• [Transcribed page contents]
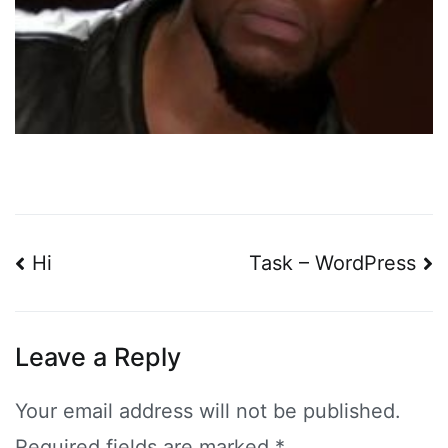
Post
Hi
Task – WordPress
navigation
Leave a Reply
Your email address will not be published.
Required fields are marked
*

• [TASK DIRECTIONS]
Reproduce the final stretch of the data above: every line from the one holding "Leave a Reply" through the end, inclusive, exactly as written and nothing else.

• [SOLUTION TO THIS EXERCISE]
Leave a Reply
Your email address will not be published.
Required fields are marked
*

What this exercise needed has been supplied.